Как-то зимой к нам из Изяславля перевели новую группу военнопленных. Их разместили в блоке неподалеку от нашего «лазарета». Однажды один из вновь прибывших, он назвался Олегом, пожаловался на сильные боли в области правого бедра. Я попросил его показать рану. Она была от разрывной пули, уже начала заживать. Но вокруг появились покраснение и отек. Вдобавок у раненого была высокая температура. Налицо, таким образом, все признаки флегмоны бедра гнойного воспаления клетчатки и более глубоких слоев мягких тканей. Единственное спасение — операция. Иначе воспалительный процесс может распространиться, и тогда уже ничто не спасет раненого.

Вечером возле раненого собрались вместе с нами врачи из соседнего блока. Стали обсуждать сложившуюся ситуацию. И все пришли к единому мнению делать операцию без наркоза невозможно. Но и не оперировать тоже нельзя. Еще день-два — и будет поздно.

— Что ж, тогда пошли спать, — заявил вдруг Роман Лопухин.
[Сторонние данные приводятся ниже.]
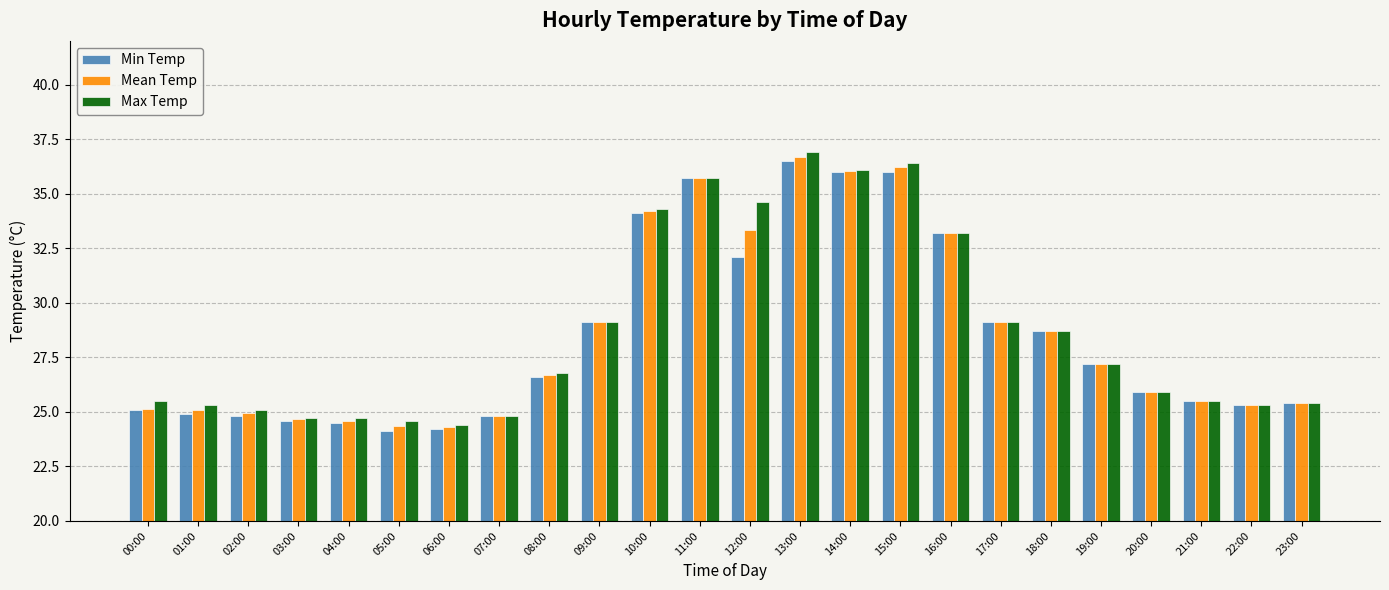

How many data points in Min Temp are above 26?

12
— Ты что-нибудь придумал? — спросил я.

— Утро вечера мудренее, — уклончиво ответил он.

Мы сами хорошо понимали, что все равно до утра ничем не сможем помочь больному, и разошлись. А утром Роман Лопухин первым заявился к нам в блок и выставил на топчан флакон эфира.

— Где достал? — удивились мы с Симоном.

— Мое дело, — улыбнулся Лопухин одними глазами. — Придет время узнаете.
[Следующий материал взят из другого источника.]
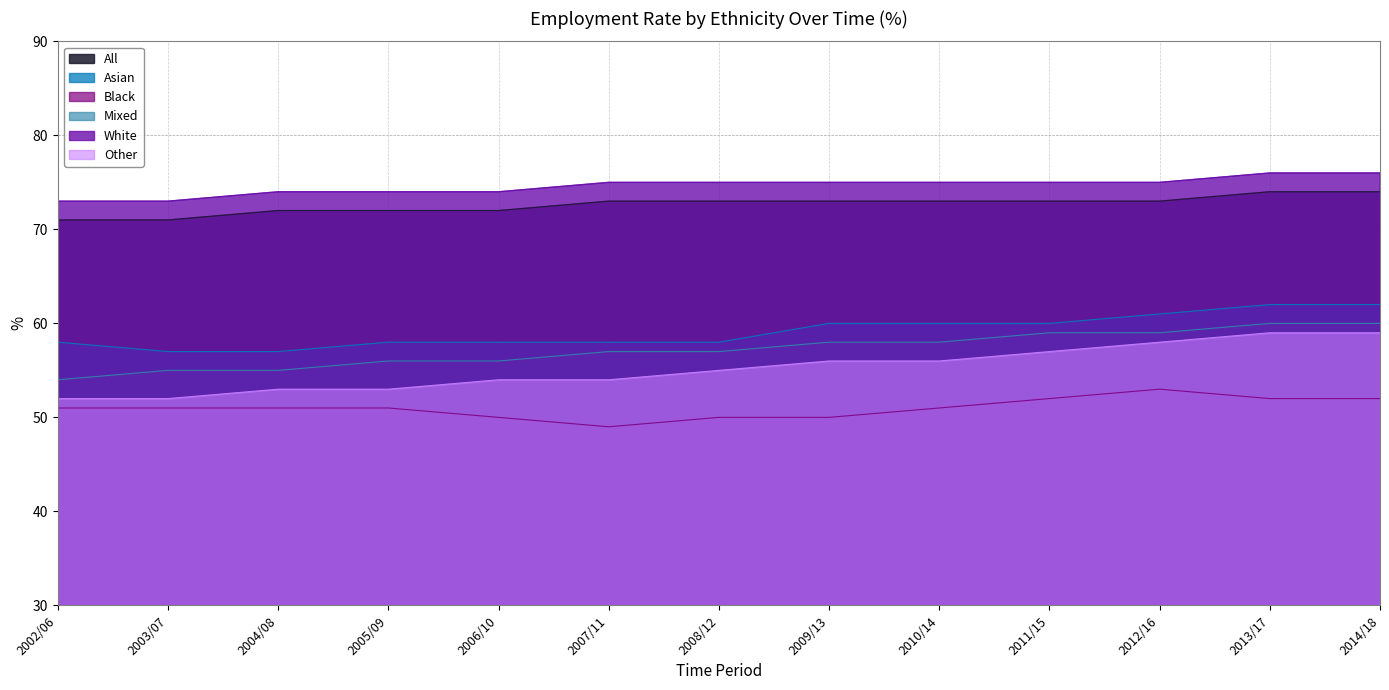

How many Mixed values are between 56 and 59?

8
Мы промолчали, однако каждый еще больше укрепился в мысли, что Роман Лопухин входит в группу, которая связана с патриотами на воле, но до поры до времени не хочет нам об этом говорить. Ну что ж, подождем.

Операцию делал Симон, я ассистировал, Лопухин давал наркоз, следил за общим состоянием больного. Прошла она хорошо. Удалили гной, сделали перевязку, вывели Олега из состояния наркоза и отнесли на свой топчан. Обычно после таких операций больной быстро идет на поправку, но наш Олег был крайне истощен, обессилен, и вначале мы даже опасались за его жизнь.

Несколько суток подряд мы дежурили возле него, сменяясь каждые три часа, пока окончательно не удостоверились, что Олег начал поправляться. Все это время наша медики делились с ним своим скудным пайком, чтобы поскорее поставить на ноги.

Через месяц Олег уже мог самостоятельно передвигаться. Сдержанный по натуре, он обошел всех врачей, каждого благодарил скупыми, но очень сердечными словами:

— Спасибо, братцы! Жив останусь, детей вашими именами назову.

Не удалось Олегу осуществить свою мечту. После выздоровления он сумел бежать из лагеря, сражался с фашистами в партизанах на Брянщине и погиб в одном из боев при подрыве железнодорожного моста.